Evoking an eerie sense of déjà vu, the President was once again caught seemingly unaware that he was speaking into an open microphone, apparently concealed beneath his omnipresent teleprompter. "Democrats will be killed in the mid-terms, once businesses start cutting regular staff back to part-time status to avoid having to buy employees health care insurance. But I'll have more flexibility after the election," the President was reported to have said to Nancy Pelosi, explaining why he was postponing his signature legislative achievement, the demolition of private health care in the US. "But Mr. President," Pelosi objected, "won't this threaten to unravel the whole package?"
"Well, you wrote it, girl."
"Mr. President, do I need to remind you that the bill is at least 20,000 pages now and the draft regulations are ten times that. I said at the time we passed it that the only way to know what was in it was to implement it. And that is still my answer."
"Stupid bitch…" the President was heard to mutter under his breath as Pelosi walked away.
At a news conference called hastily to explain the overheard remarks, presidential apologist Jay Carney attempted to explain the frank exchange away by quipping that "politics ain't beanbag." And then, in response to a question by a twenty year old blond Fox News reporter, he attempted to explain the game of beanbag and also how that game actually illustrated the complexities of health care.
"You take a cloth bag and fill it with beans; then throw it at an inclined board containing a number of holes," Carney said, demonstrating the beanbag throwing motion with an invisible beanbag.
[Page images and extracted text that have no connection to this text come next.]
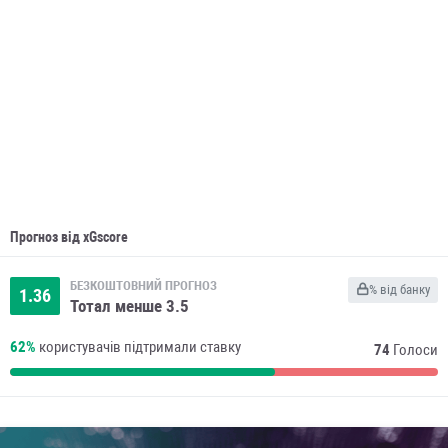
Прогноз від xGscore
БЕЗКОШТОВНИЙ ПРОГНОЗ
% від банку
1.36
Тотал менше 3.5
62%
користувачів підтримали ставку
74
Голоси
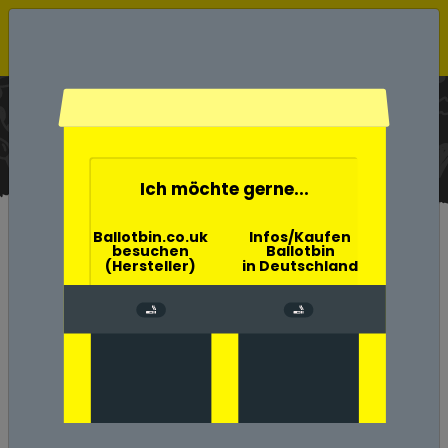
Ballotbin der Wahlurne
Aschenbecher
Home
Würdest du eher
Ich möchte gerne...
Ballotbin.co.uk
Infos/Kaufen
besuchen
Ballotbin
(Hersteller)
in Deutschland
Würdest du eher
Probefragen
Auf dieser Seite können Sie sehen, wie viel
Spaß es macht, solche Fragen zu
"Like tax dollars into Obamacare!" someone shouted out from the mob of laughing reporters.
"C'mon Jay!" another reporter demanded, anxious to move off the subject of beanbag just as Carney was about to launch into a tutorial on the differences between the US and the International rules of the game. "Tell us, has the President apologized to Nancy Pelosi for calling her a stupid bitch?"
"You must have been misinformed," Carney replied confidently, evidently having readied an answer to this question while at the same time boning up on the rules of beanbag. "What the President actually said was "pellucid pitch."
Shouting to be heard over a flood of insults that followed this explanation, Carney went on to say that the phrase was Obama's way of "complementing the Congresswoman on her clear and concise manner of speech. "Everyone knows that Nancy Pelosi is not stupid," he concluded, as he hurried from the briefing room, to a chorus of catcalls. "Ostrich niche! Jay," one wag said to Carney's fleeing backside.